Unless you’ve got solid evidence, you’re rebutting, not refuting.
Using “refute” too early is like calling checkmate while your opponent still has pieces left.
“Less” vs. “Fewer”
Use “fewer” for countable things and “less” for things you measure.
You can have fewer cookies, but less sugar.
Every grocery store sign that says “10 items or less” is technically wrong, but we’ve all given up.
“Than” vs. “Then”
“Than” compares. “Then” refers to time.
It’s “better than,” not “better then,” unless you’re ranking past versions of yourself.
This one sneaks past spellcheck constantly, and it’s the reason English teachers need therapy.
“Pacifically” vs. “Specifically”
No one’s ever sailed the Pacific Ocean mid-conversation, but that hasn’t stopped people from saying it.

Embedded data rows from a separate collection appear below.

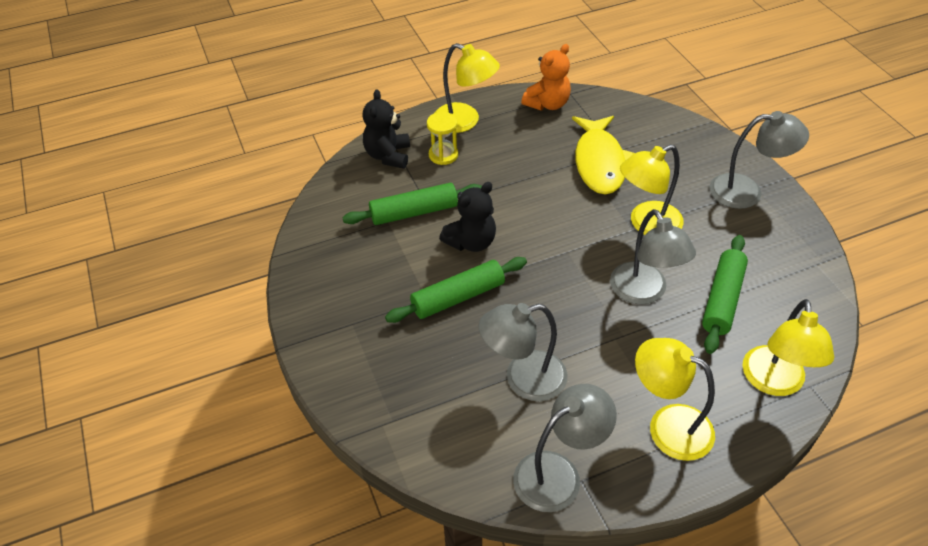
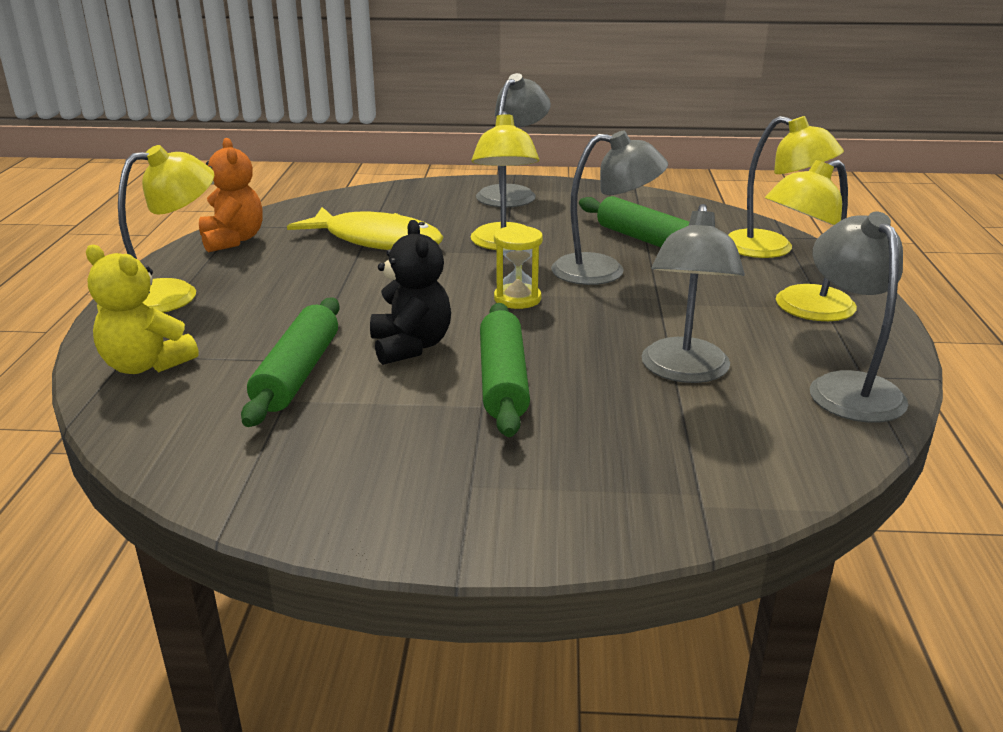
camera: 65 degrees left, 20 degrees down
black teddy bear [363,89,410,169] -> yellow teddy bear [86,245,198,374]
yellow hourglass [427,112,458,165] -> yellow hourglass moved to [494,225,543,309]

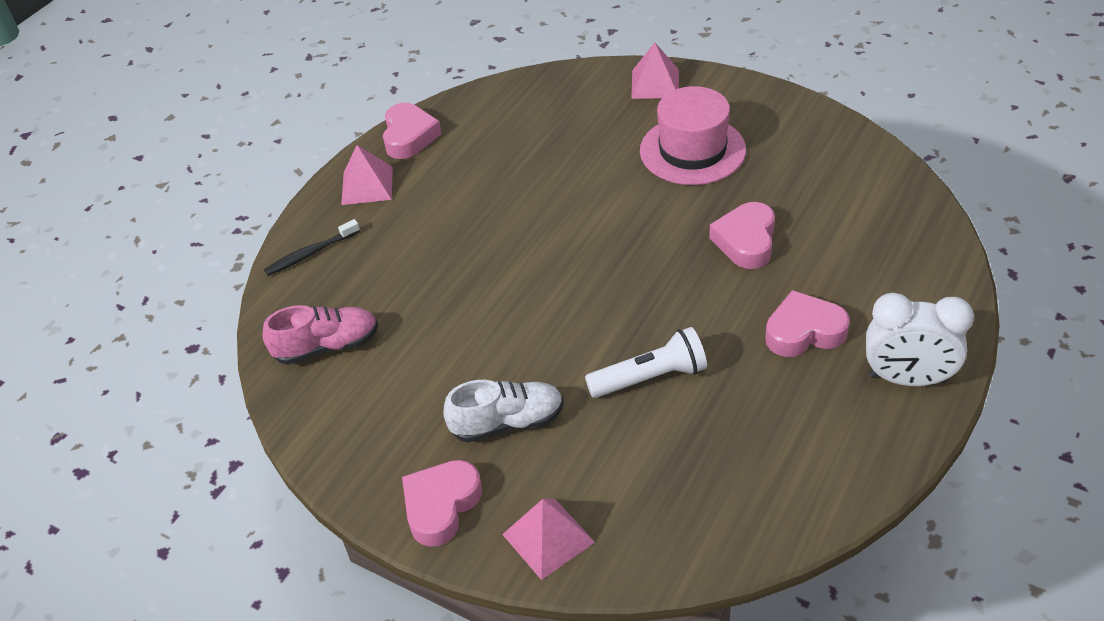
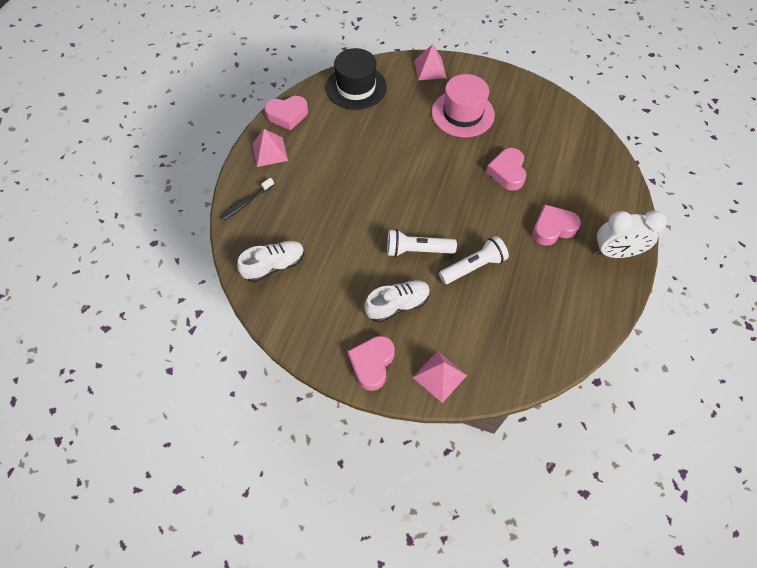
camera: 15 degrees left, 15 degrees up
pink shoe [263,305,378,365] -> white shoe [237,241,305,282]
pink heart [383,103,442,159] -> pink heart turned 90 degrees clockwise [265,96,308,130]
none -> black hat [326,48,387,110]
none -> white flashlight [387,229,457,257]

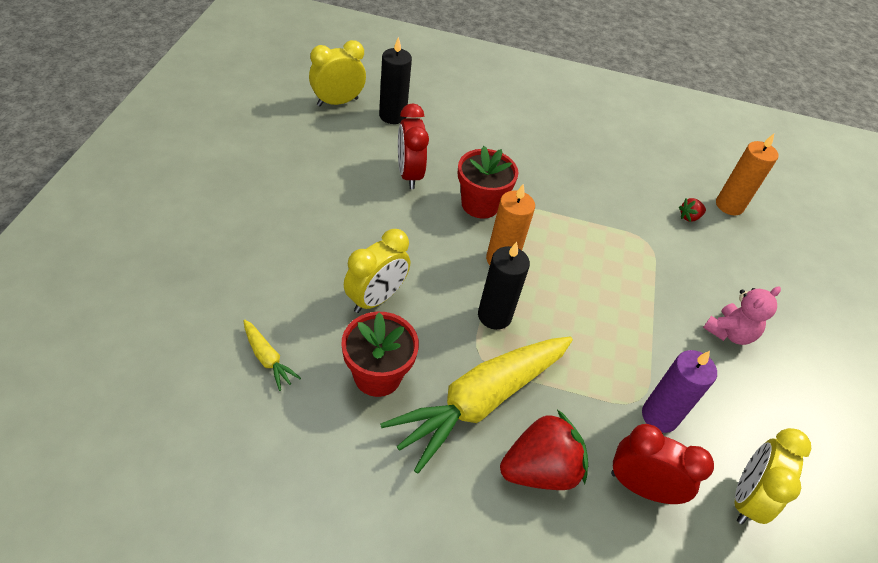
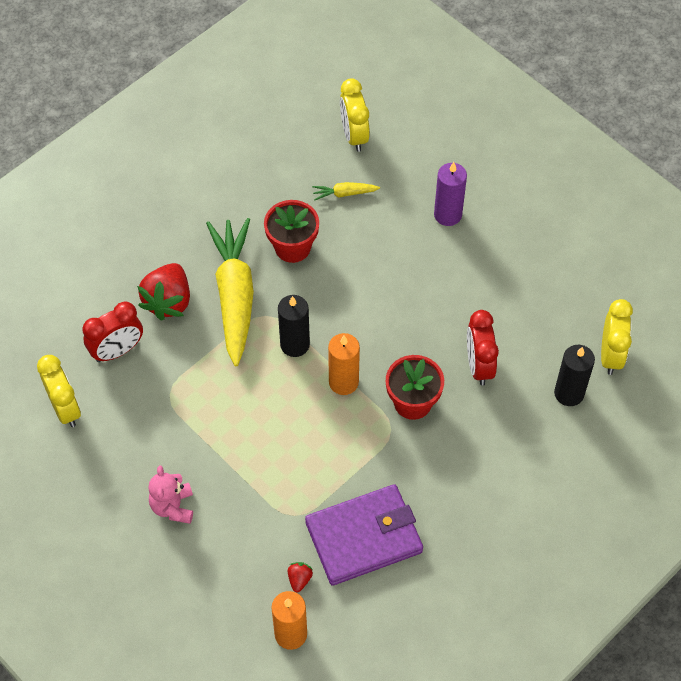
camera: 130 degrees right, 10 degrees up
yellow clock [344,229,410,313] -> yellow clock moved to [340,78,370,152]
red clock [398,103,429,189] -> red clock turned 120 degrees counterclockwise [467,310,499,386]
purple candle [642,350,717,433] -> purple candle moved to [434,162,467,226]
none -> purple wallet [305,484,423,586]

It’s one of those words that slips out before your brain hits the brakes.
The good news? Everyone knows what you meant. The bad news? They’re still judging you.
“Literally” (Again)
Yes, it’s here twice because it deserves it. The misuse is that serious.
If your head “literally exploded,” we’d be calling 911, not liking your post.
Use it sparingly, or at least ironically, which we’ve already established is not the same thing as coincidentally.
“Factoid”
This one sounds factual but means “a false or trivial piece of information.”
So when a newscaster says, “Here’s a fun factoid,” they’re technically saying, “Here’s something wrong or meaningless.”
It’s basically a verbal clickbait ad.
“Enormity”
It doesn’t mean “enormousness.” It means “great evil” or “moral outrage.”
Saying “the enormity of our wedding cake” makes it sound like a crime scene.
Unless you’re talking about villainy, stick with “enormous” or “massive.”